---- Source document

There were two main conditions. In the no-switch condition, observers had to saccade toward targets of the same color presented on the left (T1) and on the right (T2) sides of the display (e.g., with both targets being red). In the switch condition, observers had to saccade toward targets of one color on the left side (T1; e.g. green) but of another color (T2; e.g., red) on the right side of the display. Target colors remained constant within one block of trials. The second target display appeared only after observers had selected the first target. We asked our participants to make a fast and direct saccade to the targets as soon as the display appeared on the screen.

If switching attentional sets is associated with costs despite the fact that the different targets are consistently tied to distinct display sides, saccades from one to the other color target should be less accurate or slower than when the targets have the same color.

In order to control for direct priming of the second target by the presentation of the first in the no-switch condition, we also included trials on which only the second target would appear (T2-only trials). For example, in a standard no-switch trial, a green target might appear on the left, followed by another green target on the right. It has been shown that such target repetitions lead to faster performance for the second target due to priming (Maljkovic & Nakayama, 1994; Olivers & Humphreys, 2003). That is, priming increases the speed with which a second target sharing features with a first target is selected. Accordingly, any advantage in performance in no-switch relative to switch trials may not be caused by costs in the switching trials but merely by priming benefits in the no-switching trials. On T2-only trials, only the right green target would appear. If there is still an advantage relative to the switch condition, this must be due to the fact that there is no need to switch sets, rather than to perceptual priming.

Method

Participants and apparatus

Sixteen university students participated for either course credit or money. The stimuli were generated using a standard PC running E-Prime (version 1.2; Psychology Software Tools, Pittsburgh, PA) on a 19-in. color monitor at 100 Hz. Viewing distance was about 65 cm. Eye movements were recorded with an Eyelink 1000 eyetracker (SR Research) using the standard built-in saccade detection algorithm. Data were analyzed with MATLAB (Mathworks, Natick, MA).

--------
---- Data

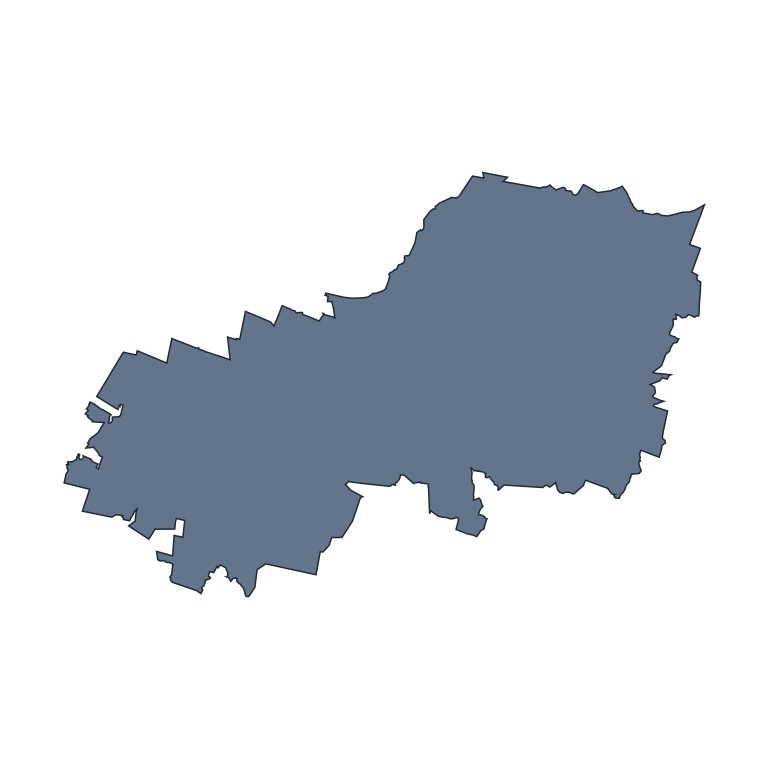 the district of Jesús María, Aguascalientes, Mexico, rotated 192°
{"feature_id": "50627088B43766130092771", "entity_name": "Jesús María", "entity_type": "district", "adm_level": 2, "iso_a3": "MEX", "parent_name": "Mexico", "parent_adm1": "Aguascalientes", "projection": "mercator", "projection_center": [-102.408, 21.935], "detail": "fine", "context": "isolated", "style": "filled", "palette": "slate", "viewbox_px": 768, "rotation_deg": 192, "n_neighbors": 0, "source": "geoboundaries", "source_scale": "gbopen_adm2", "svg_char_len": 6155}
<svg xmlns="http://www.w3.org/2000/svg" viewBox="0 0 768 768"><g transform="rotate(192 384 384)"><path d="M604.3,192.1L581.7,183.3L577.8,194.4L558.5,198.6L559.3,205.6L559.1,209.3L550.6,209.1L548.8,192.3L557.8,192.2L555.0,171.9L571.7,173.0L568.8,165.1L568.5,165.2L566.2,164.3L563.7,165.2L561.1,165.1L559.7,164.2L556.9,164.8L553.1,163.9L552.1,153.4L553.2,151.0L551.9,147.6L549.7,146.0L524.4,143.0L519.5,140.9L518.4,144.8L520.1,146.7L518.3,149.2L517.5,154.8L517.8,155.0L514.3,156.9L513.4,158.5L515.5,159.5L515.9,160.0L515.6,164.3L511.3,164.0L509.4,170.9L508.1,169.7L506.4,173.0L500.7,171.4L497.6,166.9L497.4,165.1L496.9,164.4L497.4,162.8L497.9,162.6L495.6,162.3L492.8,159.1L490.9,162.8L488.4,163.2L488.0,163.6L487.3,162.7L487.3,161.4L486.6,160.1L484.4,158.8L482.5,158.2L482.1,157.4L478.8,154.9L475.2,147.9L474.2,147.6L472.1,148.0L468.0,158.3L469.5,175.9L462.3,183.5L410.8,183.3L411.5,206.7L408.9,206.9L404.1,214.7L403.2,222.9L393.2,225.2L386.3,243.4L383.4,267.9L381.4,269.3L394.6,273.2L399.8,277.1L400.9,277.4L398.2,281.5L397.5,281.2L384.7,282.2L356.7,285.2L355.0,287.5L351.8,287.4L351.9,290.1L350.7,290.9L349.1,294.2L348.9,298.6L345.0,298.9L334.2,292.7L333.8,293.4L328.2,295.6L327.8,294.8L320.2,295.5L318.6,290.7L312.4,266.6L312.0,269.7L303.4,266.0L298.0,265.9L295.6,266.4L290.6,265.9L287.1,267.2L285.9,268.4L283.9,268.4L282.8,266.8L283.3,256.7L271.8,254.8L265.5,254.7L261.6,253.9L258.7,260.9L257.3,262.1L256.2,262.6L255.7,270.8L255.2,273.6L257.3,273.7L257.5,274.8L261.1,276.1L263.9,275.9L264.6,276.5L263.6,282.2L261.8,284.8L263.4,286.9L265.4,290.6L267.0,292.0L267.7,292.0L272.1,289.0L272.7,290.8L272.8,292.7L273.5,294.5L274.5,302.7L275.6,304.4L277.0,305.5L277.7,306.8L277.5,307.6L278.8,309.8L279.4,315.5L281.7,320.5L280.3,319.4L278.8,318.8L278.0,317.8L275.5,318.5L274.9,318.1L273.3,318.2L272.7,318.8L271.4,318.4L269.4,318.7L266.0,317.3L265.5,314.0L263.8,313.7L261.6,315.0L258.8,312.4L256.0,310.7L255.4,309.9L255.2,308.6L252.7,308.3L250.9,307.1L250.6,304.1L249.7,304.1L245.6,310.1L207.1,315.8L205.9,317.5L203.8,318.9L200.5,317.6L198.7,319.4L195.8,323.3L192.6,317.5L191.4,315.7L190.3,315.0L188.1,314.3L186.2,314.2L184.1,315.8L179.9,316.7L178.5,316.1L175.5,315.8L167.9,326.1L166.9,331.8L143.2,328.4L143.2,328.0L138.0,323.7L135.3,323.9L136.1,323.3L136.0,323.0L135.5,322.0L134.1,320.6L130.0,321.1L130.0,322.5L129.2,325.5L127.6,327.7L126.6,330.3L125.9,335.3L123.6,339.6L123.9,341.9L123.3,344.6L123.3,347.2L115.7,349.6L115.6,350.3L114.7,351.4L114.5,353.3L115.6,354.3L118.1,358.9L118.2,361.0L117.3,361.7L117.3,362.3L118.3,363.0L117.9,365.2L118.7,366.5L119.4,368.7L118.9,372.6L99.6,369.6L99.0,378.6L99.4,380.0L99.3,381.8L96.4,384.9L97.4,387.2L100.5,388.7L101.0,395.2L101.0,416.6L112.8,417.7L116.0,418.5L115.4,420.4L112.6,421.4L111.3,422.6L106.8,425.3L111.1,425.6L117.8,426.9L118.5,428.3L116.9,431.4L116.9,432.8L118.8,437.2L123.5,438.8L114.8,444.6L112.9,448.0L108.0,447.6L107.0,451.4L105.3,452.7L120.6,451.0L122.7,451.0L123.4,451.4L116.3,459.7L114.5,471.9L111.4,475.5L111.3,478.5L109.8,483.5L109.5,484.0L106.1,485.7L105.0,489.3L107.2,489.5L109.7,490.7L112.1,490.7L114.8,491.6L115.2,493.7L113.4,500.5L113.4,502.2L114.6,507.1L113.9,508.0L112.8,507.7L111.5,508.0L113.1,512.8L112.0,512.9L111.2,512.2L109.8,512.3L108.5,511.9L106.5,510.6L102.7,512.0L100.7,515.0L97.9,515.1L94.1,513.8L92.8,515.5L91.3,515.6L90.2,516.4L92.4,529.3L93.8,540.0L95.5,549.7L99.1,550.7L100.4,554.1L99.7,555.6L106.2,557.4L102.7,582.5L114.1,584.0L107.8,625.9L116.0,618.6L121.1,615.7L127.5,614.1L141.2,607.4L147.9,606.6L150.9,607.7L152.8,607.5L156.4,605.5L166.3,605.2L166.7,607.5L172.2,605.9L178.0,610.4L178.3,611.6L179.9,612.8L182.4,616.5L184.0,617.9L185.7,621.0L192.2,627.1L193.8,625.5L202.8,620.0L214.6,615.7L228.2,620.0L230.5,620.4L234.0,610.3L236.7,608.1L238.3,608.6L240.9,611.5L246.6,611.0L246.8,612.4L248.0,613.5L249.8,613.6L256.1,609.6L261.0,611.7L262.9,613.2L266.0,610.4L270.1,609.5L272.0,607.8L272.6,608.1L309.6,606.9L306.1,611.9L331.3,611.4L329.2,606.2L340.6,605.8L349.7,583.0L351.8,581.2L356.7,580.5L367.3,572.6L370.8,568.0L370.1,566.0L370.7,565.5L372.4,565.5L372.9,564.5L374.2,563.4L375.6,560.9L379.2,553.1L377.5,545.4L377.9,543.8L378.9,542.1L379.5,541.7L380.5,542.4L383.4,538.9L383.0,528.7L386.1,514.9L390.2,513.7L390.5,511.9L389.6,509.9L390.1,506.7L391.4,505.4L394.6,503.4L395.6,498.9L397.5,497.7L399.9,494.8L400.9,494.5L402.1,492.2L400.9,490.8L401.1,485.1L402.2,478.2L401.7,478.1L403.9,475.4L407.4,472.9L408.4,472.7L408.8,472.1L410.7,471.1L413.9,470.3L415.2,468.3L417.9,465.7L422.5,463.9L433.0,461.3L440.9,460.5L459.8,460.7L460.2,458.6L457.0,458.1L456.4,452.8L454.7,453.4L452.0,453.4L448.7,446.5L445.9,438.4L447.9,439.0L456.2,439.4L457.5,440.4L458.5,440.4L457.6,439.4L460.6,432.0L464.8,433.0L475.6,434.8L477.7,434.9L478.6,436.9L481.6,436.4L484.5,435.2L486.3,437.0L490.4,437.2L490.9,437.7L500.0,439.4L501.4,429.8L503.7,417.8L507.8,421.1L534.6,426.2L534.4,397.8L537.9,397.8L537.9,396.6L546.8,397.4L539.5,375.7L566.5,378.7L567.1,379.1L572.2,379.6L572.9,381.0L574.5,380.0L601.0,384.4L600.8,359.3L632.2,365.2L632.5,360.8L645.6,360.9L662.4,312.0L641.8,304.7L638.8,303.9L638.6,307.4L637.5,307.0L637.7,309.2L634.8,309.1L635.1,300.6L635.5,298.1L635.8,297.4L636.9,296.7L642.8,295.2L642.8,294.1L641.8,291.8L643.7,288.8L645.5,288.7L645.1,292.5L645.5,292.5L645.8,293.5L645.7,295.1L644.6,297.1L653.9,300.5L654.4,300.1L664.4,304.6L667.9,305.2L668.4,302.9L667.6,302.5L669.8,297.8L667.6,296.9L670.0,292.7L666.8,291.5L667.3,290.4L664.8,288.8L661.3,287.5L661.5,286.4L649.6,288.1L653.6,276.9L660.2,269.1L661.6,264.3L660.1,264.0L662.2,259.4L654.7,261.8L653.6,260.5L652.7,260.1L648.8,256.8L647.6,254.9L646.8,254.5L644.4,254.3L645.7,241.6L648.2,242.6L647.0,246.3L652.8,247.2L654.9,249.6L663.4,251.2L662.8,250.1L663.2,248.4L664.0,247.4L666.1,247.0L667.2,248.7L667.0,251.8L668.4,252.0L669.4,247.2L669.1,246.3L669.6,245.5L670.7,245.2L672.5,243.1L677.1,242.2L677.3,241.6L675.8,239.6L677.8,239.1L676.4,236.9L676.8,235.9L675.1,234.5L675.3,231.7L676.3,230.4L676.3,220.8L650.0,219.8L652.6,196.9L622.5,197.2L619.2,200.3L613.5,201.0L612.2,200.8L612.8,199.8L610.8,198.7L610.7,197.3L604.5,197.3L601.6,207.2L599.1,211.4L599.9,207.9L598.9,198.2L604.3,192.1Z" fill="#64748b" stroke="#1e293b" stroke-width="1.5"/></g></svg>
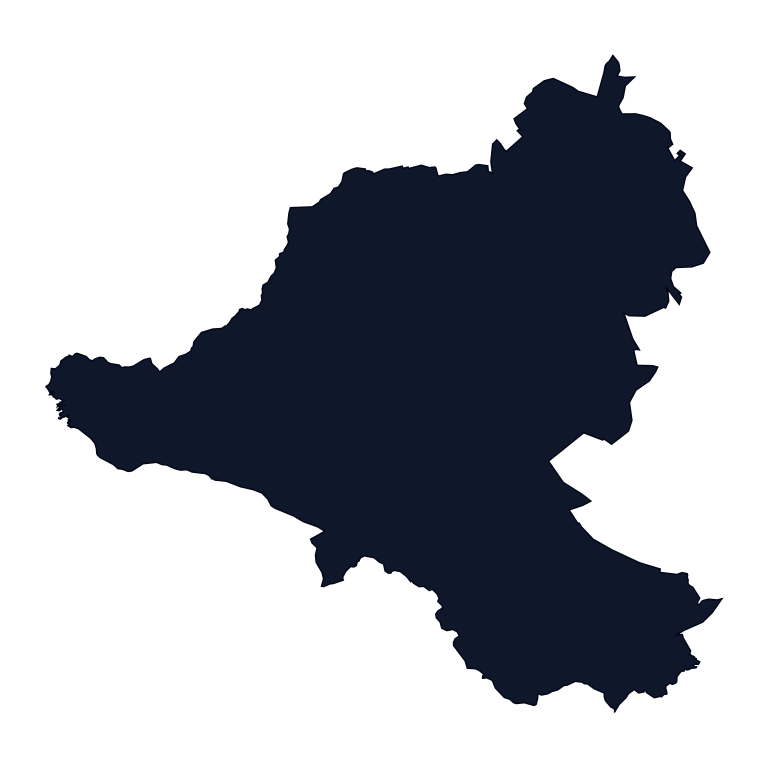 outline of Alba Iulia, Alba, Romania
{"feature_id": "2599482B11612848018350", "entity_name": "Alba Iulia", "entity_type": "district", "adm_level": 2, "iso_a3": "ROU", "parent_name": "Romania", "parent_adm1": "Alba", "projection": "robinson", "projection_center": [23.551, 46.066], "detail": "fine", "context": "isolated", "style": "filled", "palette": "ink", "viewbox_px": 768, "rotation_deg": 0, "n_neighbors": 0, "source": "geoboundaries", "source_scale": "gbopen_adm2", "svg_char_len": 6016}
<svg xmlns="http://www.w3.org/2000/svg" viewBox="0 0 768 768"><path d="M614.3,712.5L619.1,704.5L626.2,697.5L628.3,693.8L634.3,689.5L638.6,692.9L644.0,691.9L644.0,690.9L644.7,690.6L646.9,691.3L646.4,692.3L646.9,692.8L654.3,697.7L660.4,696.3L661.6,696.8L663.8,694.4L666.6,694.1L666.9,692.8L665.6,688.1L666.1,685.9L670.0,683.0L672.2,684.4L675.7,683.0L676.7,681.5L676.9,676.7L681.2,671.2L684.1,671.0L684.3,669.8L685.3,669.3L687.4,669.9L689.8,669.2L690.0,668.4L696.0,667.8L696.5,666.9L694.9,666.8L693.2,665.0L694.2,664.1L698.3,664.4L699.7,661.8L696.2,660.0L696.2,658.7L694.4,658.1L694.6,657.2L693.6,656.4L689.7,654.9L690.4,654.3L689.6,653.6L690.6,650.9L683.1,637.8L682.3,634.6L676.8,634.9L683.8,630.4L702.6,622.1L712.2,612.7L721.9,598.8L717.3,600.0L708.5,599.2L703.6,600.4L701.6,601.4L699.3,604.7L698.0,605.0L697.6,602.0L699.7,598.2L692.9,587.4L688.9,585.0L687.9,583.2L688.1,579.8L687.2,577.3L687.6,574.9L687.2,573.7L682.0,572.6L677.1,574.5L659.8,572.4L660.3,569.1L639.6,562.8L612.1,550.0L593.1,539.2L581.7,527.2L579.2,523.2L577.4,522.8L569.1,509.9L582.8,505.3L590.8,501.1L581.9,494.2L563.2,482.4L548.5,461.1L583.7,432.8L602.7,440.0L603.8,438.8L611.6,444.2L628.4,431.1L631.9,420.4L629.4,402.4L636.0,390.1L649.2,381.0L655.4,372.0L657.7,367.1L652.5,365.7L637.1,365.4L633.6,350.1L636.5,349.4L639.3,349.8L632.7,338.9L623.9,313.1L629.1,315.7L645.0,316.1L663.7,307.3L665.6,308.0L668.7,301.1L667.9,292.2L665.5,287.6L666.1,287.3L679.2,304.3L681.5,297.0L679.1,294.3L680.7,293.0L673.4,286.6L670.6,278.5L671.7,271.4L676.0,267.5L692.0,266.8L703.3,263.1L709.8,252.4L696.6,225.9L694.9,213.3L689.5,201.5L682.5,190.5L685.6,176.8L692.2,167.9L680.2,161.1L685.2,153.9L680.2,150.4L677.3,153.4L679.7,155.6L674.7,160.6L667.8,148.1L672.6,144.3L670.3,138.8L670.1,132.8L669.3,131.3L660.7,123.3L650.3,117.9L642.8,115.5L635.7,113.9L622.0,114.0L619.0,108.3L618.6,105.7L623.1,97.5L625.3,85.9L634.5,77.0L624.5,77.4L617.1,76.0L619.8,70.8L619.1,65.0L618.4,62.4L612.9,55.5L609.2,61.4L606.7,63.4L605.2,65.8L604.0,72.6L597.2,97.0L578.2,91.3L573.0,87.6L553.3,78.5L544.3,80.8L533.4,88.6L532.8,91.8L526.6,97.1L524.4,103.6L527.6,108.7L514.1,118.8L515.9,123.5L519.8,129.1L517.3,130.7L522.9,136.7L506.5,151.2L504.6,150.1L500.3,143.6L496.8,139.9L492.7,144.0L490.9,161.7L492.5,173.2L488.3,171.4L487.7,165.8L478.9,164.6L475.7,165.1L467.6,171.8L459.1,172.8L456.8,174.3L456.6,173.6L452.8,174.8L445.9,174.3L438.7,176.1L437.7,175.0L435.8,167.8L434.8,167.0L429.5,167.7L421.3,165.3L408.8,168.5L408.1,167.1L403.1,168.3L402.2,166.2L389.2,169.1L384.5,169.2L373.4,174.0L372.5,172.1L369.0,170.8L365.9,170.8L365.3,169.0L356.7,167.9L351.4,169.5L344.2,173.1L343.6,173.8L341.9,181.8L338.4,187.1L334.1,188.4L330.5,193.8L320.7,199.6L319.3,202.2L312.3,206.9L290.4,207.7L289.0,213.0L287.8,223.9L289.6,229.0L288.8,234.0L287.2,236.6L288.5,242.0L287.9,244.1L284.3,249.9L284.0,252.0L279.6,253.8L279.7,256.5L275.4,260.2L276.4,268.0L274.1,273.5L271.3,275.9L267.8,282.4L263.1,285.1L262.2,288.9L262.7,293.0L261.4,295.6L262.0,300.1L259.4,305.3L252.3,308.9L252.4,310.0L246.8,309.0L245.0,310.0L242.3,308.5L239.5,309.6L239.6,311.1L234.8,316.4L232.1,318.4L229.3,323.0L226.6,325.8L225.0,326.1L221.6,328.5L212.7,329.1L201.5,332.5L193.9,341.8L193.2,346.5L191.5,348.2L190.8,351.1L185.9,354.3L178.9,356.7L174.4,362.9L164.1,368.1L159.6,372.1L157.3,368.8L151.8,363.7L150.3,358.5L149.5,358.3L144.0,359.7L133.3,366.2L129.4,367.1L124.2,367.0L122.1,367.9L119.0,365.0L110.5,363.7L107.8,362.4L103.5,357.8L99.6,357.3L94.9,359.0L92.3,360.9L89.2,359.7L86.3,356.6L77.4,353.4L75.4,353.7L72.5,356.7L69.2,355.2L68.9,356.1L66.4,357.0L61.0,360.9L59.9,365.1L55.5,368.9L51.4,368.5L50.9,373.3L51.8,376.7L50.8,381.2L49.0,384.6L46.1,386.4L46.2,387.3L46.9,387.3L49.8,392.3L52.1,392.5L52.4,391.1L54.1,392.5L52.9,392.6L52.9,393.2L50.7,392.8L51.3,394.1L50.1,393.7L48.9,395.2L50.2,394.4L52.7,395.0L53.1,396.6L55.6,397.9L55.7,398.6L57.0,399.2L57.8,398.2L59.4,398.6L62.7,400.1L62.3,400.9L64.4,401.4L60.3,402.3L61.4,403.0L57.0,404.4L57.8,405.4L57.5,406.5L59.1,405.1L59.2,406.8L63.3,405.0L64.6,405.5L59.8,407.6L58.7,408.6L59.1,409.2L58.2,409.0L57.2,410.3L59.0,410.7L63.2,408.3L62.2,409.2L63.3,410.6L62.8,412.3L60.5,412.8L60.9,413.9L59.0,413.9L59.8,414.3L59.9,415.6L61.3,414.9L61.6,416.2L60.0,418.1L58.8,417.8L58.7,418.5L60.3,419.1L63.2,416.7L63.8,417.2L67.9,415.0L67.1,417.0L68.9,417.9L69.6,420.0L71.7,421.6L68.5,420.1L68.8,421.3L67.8,422.3L67.7,423.9L68.0,423.3L69.0,424.3L67.9,425.5L70.9,427.5L74.3,427.2L78.6,428.7L90.7,438.2L94.9,443.4L96.5,448.9L96.8,453.7L97.7,455.2L100.2,457.6L113.4,464.5L117.9,468.6L122.3,469.2L128.0,471.4L131.7,471.0L143.1,463.7L156.6,462.3L162.1,464.6L166.3,464.9L174.8,468.6L180.5,470.1L186.9,469.7L192.1,472.0L205.2,473.5L209.0,475.5L211.9,478.9L213.0,478.8L214.8,480.0L226.1,481.2L240.5,486.7L252.8,489.5L262.0,493.0L267.8,499.0L271.2,505.7L275.4,508.4L293.6,515.9L303.3,521.6L317.6,526.8L324.9,531.2L310.6,539.2L312.1,543.0L317.1,547.8L315.5,555.2L316.2,562.4L322.0,572.3L323.6,578.8L321.5,586.3L323.4,586.6L329.9,583.9L333.3,583.5L343.3,580.1L342.6,578.2L343.0,576.5L345.5,571.6L350.5,566.5L353.9,566.9L356.4,565.4L357.1,561.9L358.8,561.1L360.4,557.9L364.4,555.8L374.1,557.7L379.5,562.2L383.6,563.9L385.1,570.9L388.4,573.2L390.9,573.0L391.6,571.4L394.4,570.4L400.3,571.5L406.7,576.6L410.7,581.7L412.1,580.9L413.3,583.0L419.0,586.6L423.9,586.4L429.2,590.5L432.4,589.3L437.3,594.2L439.1,598.5L437.8,601.4L442.4,605.9L442.3,608.2L437.9,611.0L435.8,614.1L436.4,617.8L440.2,622.1L441.8,628.1L446.7,630.6L452.7,629.4L457.1,631.7L459.4,635.9L455.0,639.0L453.5,642.6L453.7,645.7L465.1,660.8L467.4,668.2L475.3,668.7L479.0,670.3L483.6,674.0L482.5,677.1L483.3,677.4L482.9,678.2L486.9,677.8L492.3,680.4L495.4,688.0L504.4,697.5L509.6,699.1L513.5,702.6L516.2,703.5L524.4,702.7L534.2,705.5L536.2,704.2L537.6,698.4L537.8,694.2L538.4,693.8L541.5,695.0L547.7,693.8L551.9,691.5L557.9,689.8L563.8,685.5L567.1,685.1L575.3,681.3L582.4,682.2L584.3,683.7L587.4,683.8L594.0,688.6L604.2,693.0L604.3,696.8L605.5,700.7L610.9,707.1L613.9,708.4L614.9,710.5L614.3,712.5Z" fill="#0f172a" stroke="#020617" stroke-width="1.5"/></svg>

--------

> **Aim A**
According to the saccade study text, what device recorded the eye movements?
> **Aim B**
Translate this sentence from the saccade study text into Spanish: "Target colors remained constant within one block of trials."
> **Aim C**
Reproduce everything in the saccade study text from "Participants and apparatus" down to "(Mathworks, Natick, MA).".
The records have no connection to the saccade study text.

> **Exercise output A**
An Eyelink 1000 eyetracker (SR Research).

> **Exercise output B**
Los colores de los objetivos se mantuvieron constantes dentro de un mismo bloque de ensayos.

> **Exercise output C**
Participants and apparatus

Sixteen university students participated for either course credit or money. The stimuli were generated using a standard PC running E-Prime (version 1.2; Psychology Software Tools, Pittsburgh, PA) on a 19-in. color monitor at 100 Hz. Viewing distance was about 65 cm. Eye movements were recorded with an Eyelink 1000 eyetracker (SR Research) using the standard built-in saccade detection algorithm. Data were analyzed with MATLAB (Mathworks, Natick, MA).